Keep the images out while you retype all of the data exactly.

++++ Supplied information ++++

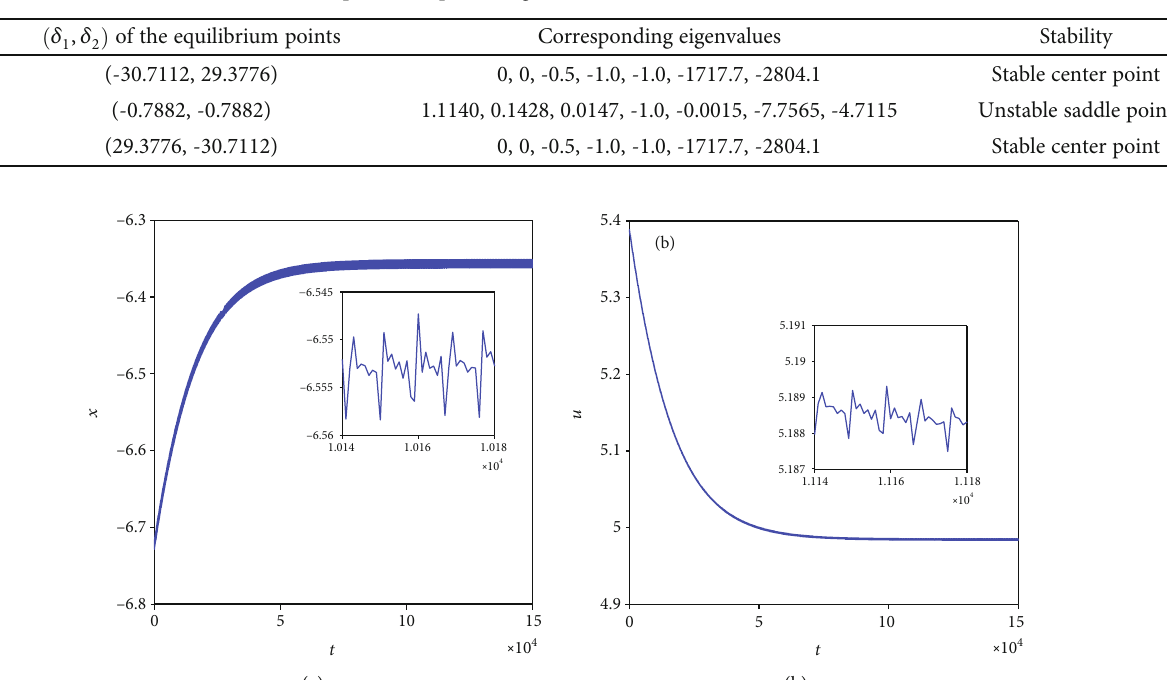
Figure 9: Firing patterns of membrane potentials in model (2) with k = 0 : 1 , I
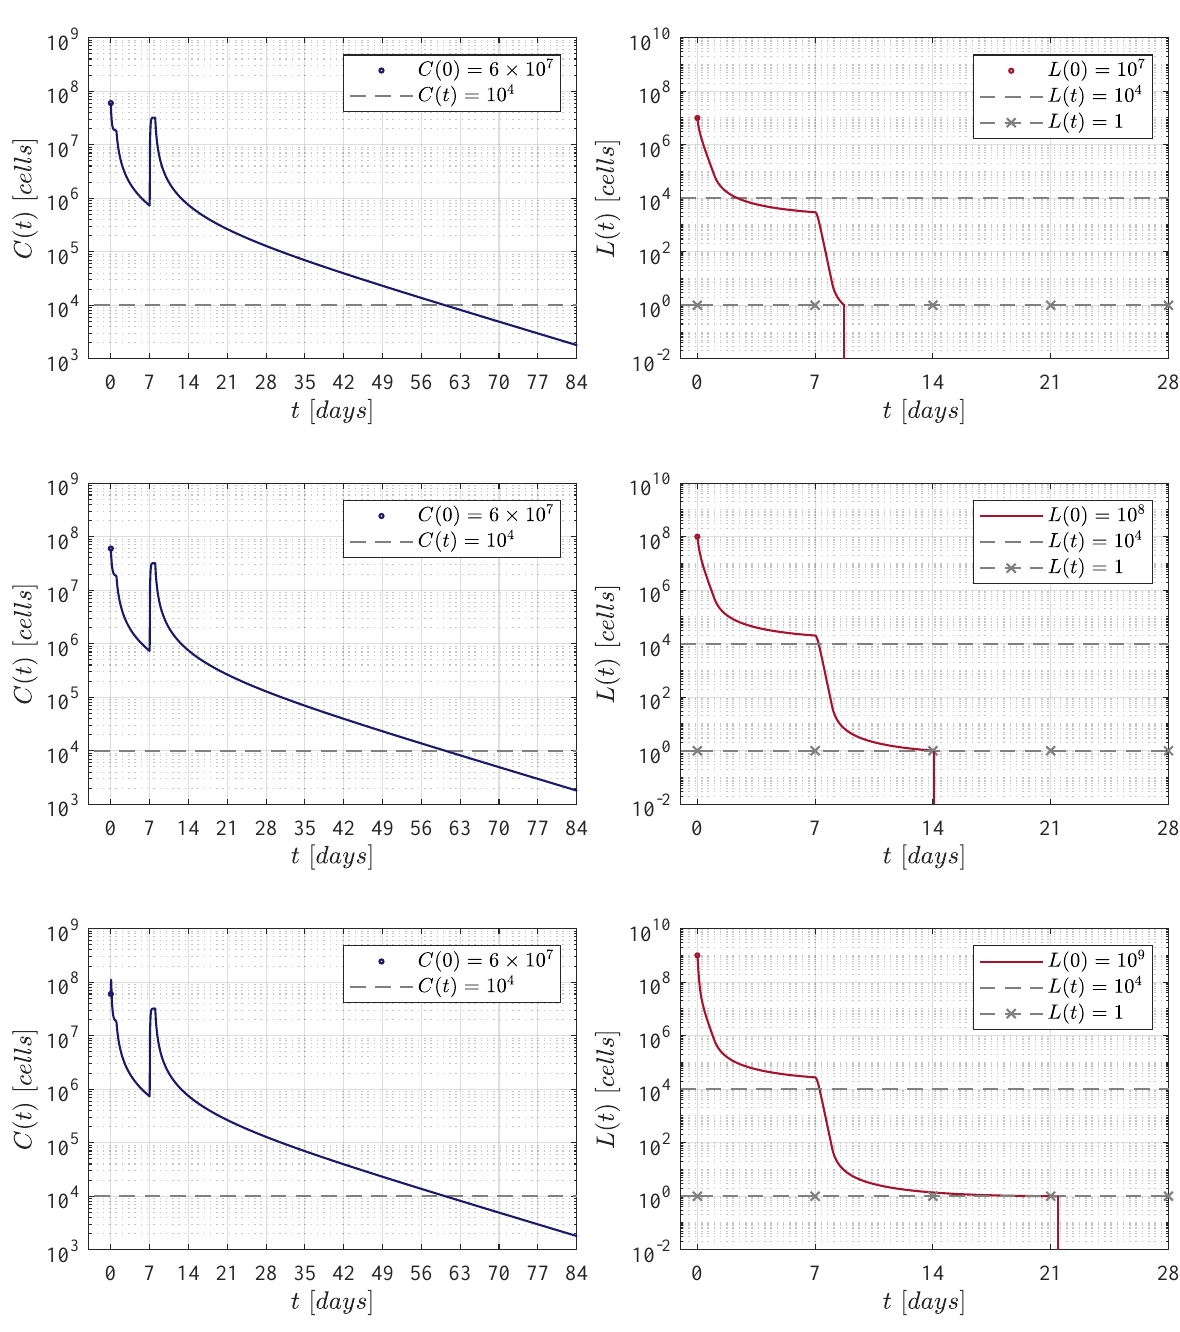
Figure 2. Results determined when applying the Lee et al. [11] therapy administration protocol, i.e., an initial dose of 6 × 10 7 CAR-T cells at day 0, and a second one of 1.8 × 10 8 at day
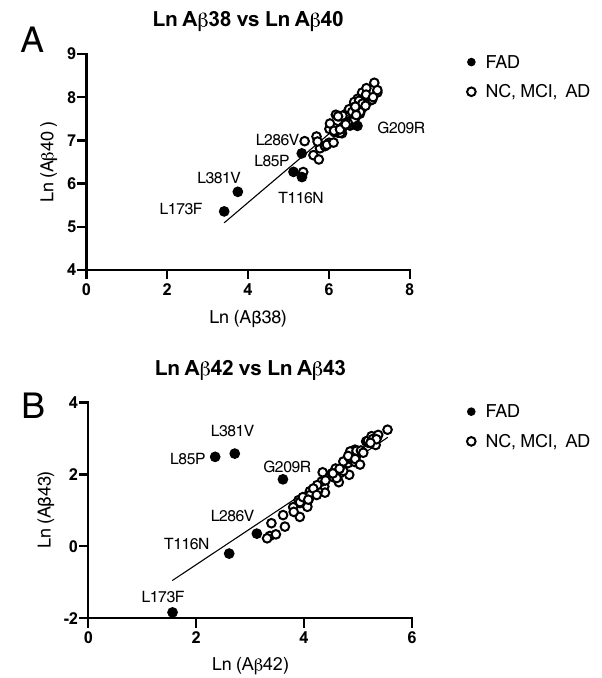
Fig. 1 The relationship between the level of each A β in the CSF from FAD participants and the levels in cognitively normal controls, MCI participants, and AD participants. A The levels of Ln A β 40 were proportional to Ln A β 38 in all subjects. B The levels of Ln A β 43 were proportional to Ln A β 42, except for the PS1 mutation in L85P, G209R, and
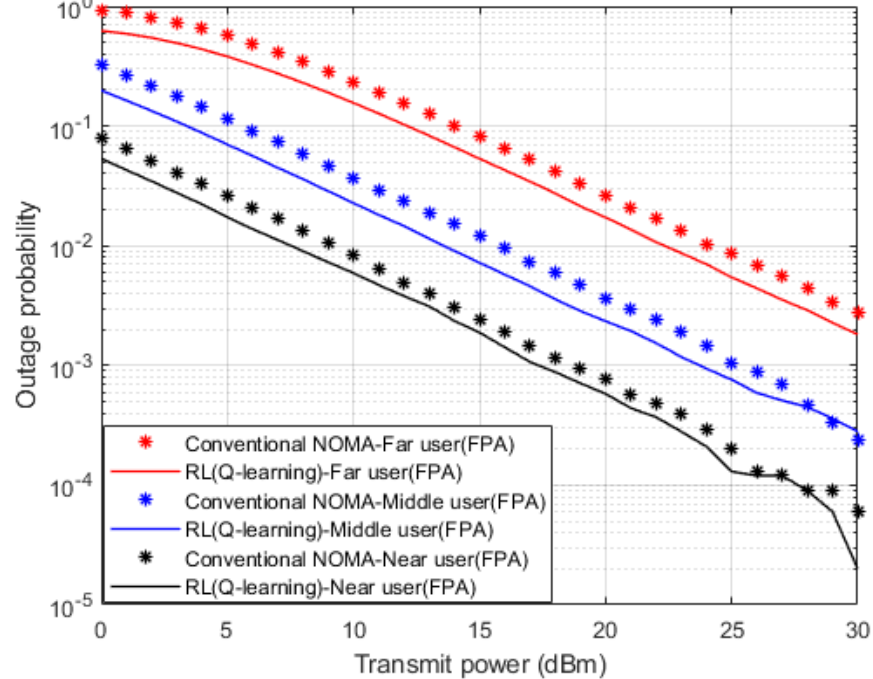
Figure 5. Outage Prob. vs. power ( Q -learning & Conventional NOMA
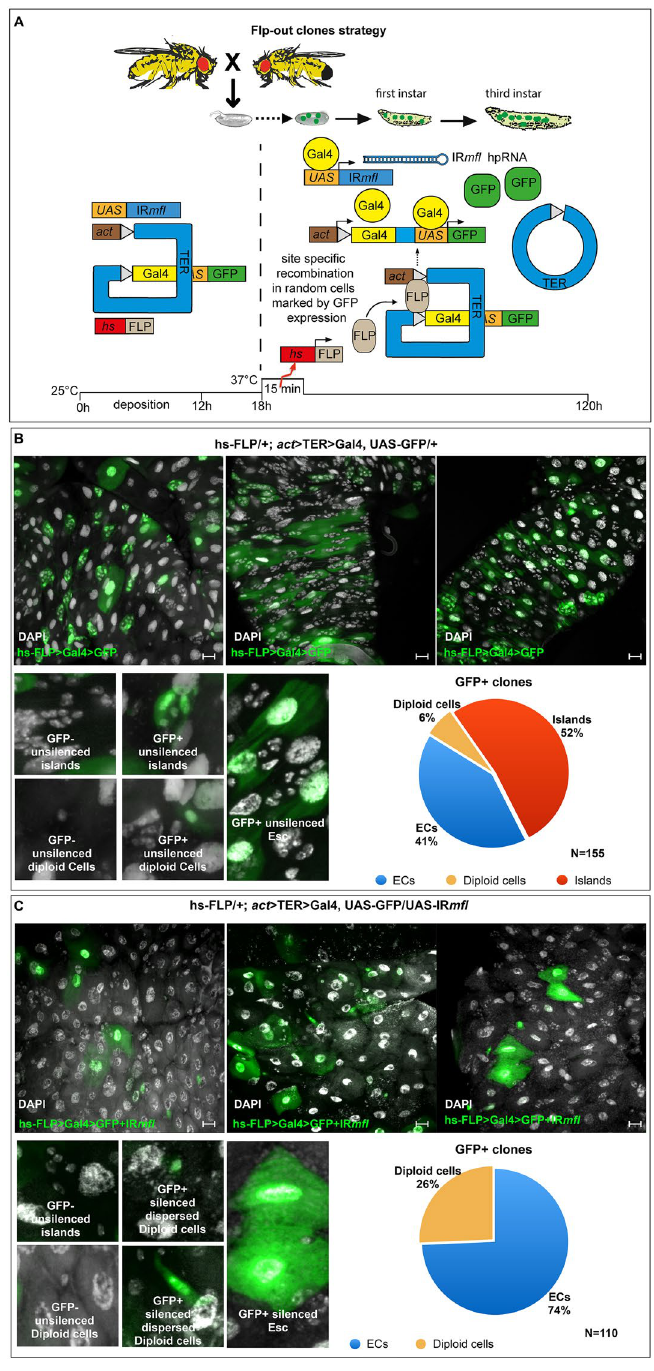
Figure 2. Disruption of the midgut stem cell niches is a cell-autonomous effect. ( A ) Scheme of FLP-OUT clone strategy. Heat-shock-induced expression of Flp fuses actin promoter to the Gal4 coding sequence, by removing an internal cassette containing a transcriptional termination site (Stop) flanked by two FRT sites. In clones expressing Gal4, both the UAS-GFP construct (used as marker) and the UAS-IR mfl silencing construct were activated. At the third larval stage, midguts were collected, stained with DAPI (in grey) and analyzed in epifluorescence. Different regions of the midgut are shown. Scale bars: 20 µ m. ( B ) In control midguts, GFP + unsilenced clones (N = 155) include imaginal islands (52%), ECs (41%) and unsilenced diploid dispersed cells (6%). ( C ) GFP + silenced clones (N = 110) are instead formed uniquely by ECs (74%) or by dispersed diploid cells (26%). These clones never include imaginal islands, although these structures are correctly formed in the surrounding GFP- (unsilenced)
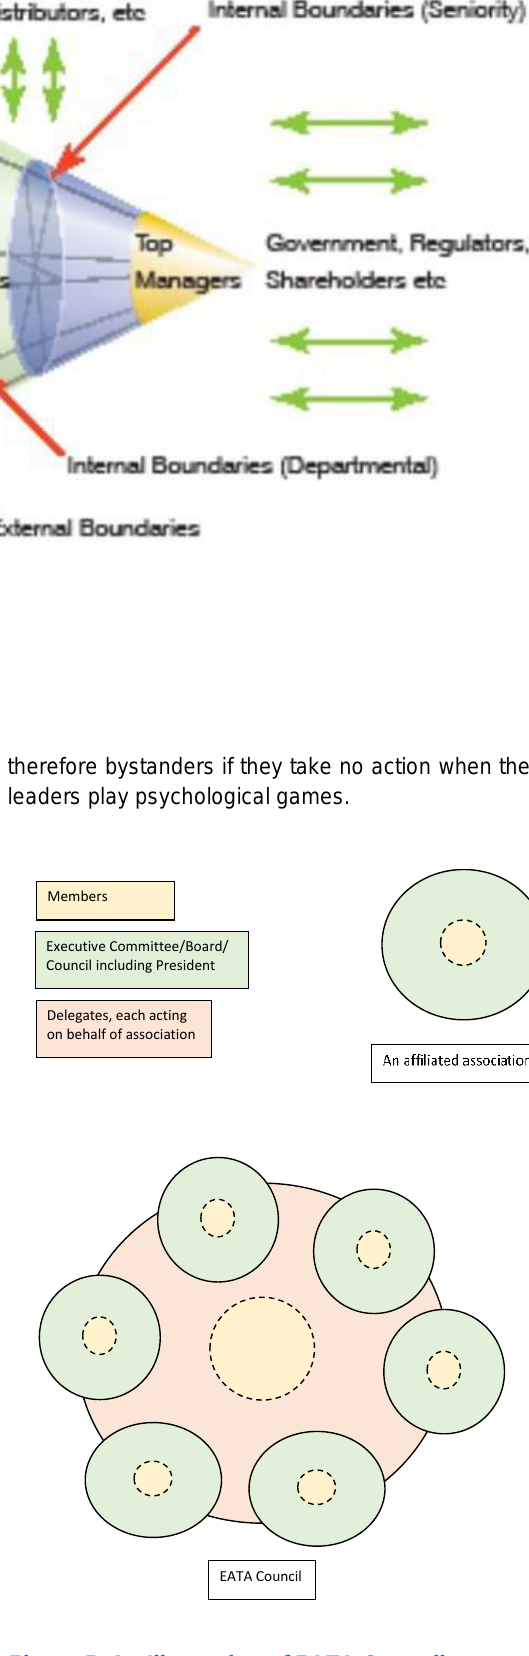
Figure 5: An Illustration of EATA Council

++++

- **Answer section**:
Figure 9: Firing patterns of membrane potentials in model (2) with k = 0 : 1 , I
Figure 2. Results determined when applying the Lee et al. [11] therapy administration protocol, i.e., an initial dose of 6 × 10 7 CAR-T cells at day 0, and a second one of 1.8 × 10 8 at day
Fig. 1 The relationship between the level of each A β in the CSF from FAD participants and the levels in cognitively normal controls, MCI participants, and AD participants. A The levels of Ln A β 40 were proportional to Ln A β 38 in all subjects. B The levels of Ln A β 43 were proportional to Ln A β 42, except for the PS1 mutation in L85P, G209R, and
Figure 5. Outage Prob. vs. power ( Q -learning & Conventional NOMA
Figure 2. Disruption of the midgut stem cell niches is a cell-autonomous effect. ( A ) Scheme of FLP-OUT clone strategy. Heat-shock-induced expression of Flp fuses actin promoter to the Gal4 coding sequence, by removing an internal cassette containing a transcriptional termination site (Stop) flanked by two FRT sites. In clones expressing Gal4, both the UAS-GFP construct (used as marker) and the UAS-IR mfl silencing construct were activated. At the third larval stage, midguts were collected, stained with DAPI (in grey) and analyzed in epifluorescence. Different regions of the midgut are shown. Scale bars: 20 µ m. ( B ) In control midguts, GFP + unsilenced clones (N = 155) include imaginal islands (52%), ECs (41%) and unsilenced diploid dispersed cells (6%). ( C ) GFP + silenced clones (N = 110) are instead formed uniquely by ECs (74%) or by dispersed diploid cells (26%). These clones never include imaginal islands, although these structures are correctly formed in the surrounding GFP- (unsilenced)
Figure 5: An Illustration of EATA Council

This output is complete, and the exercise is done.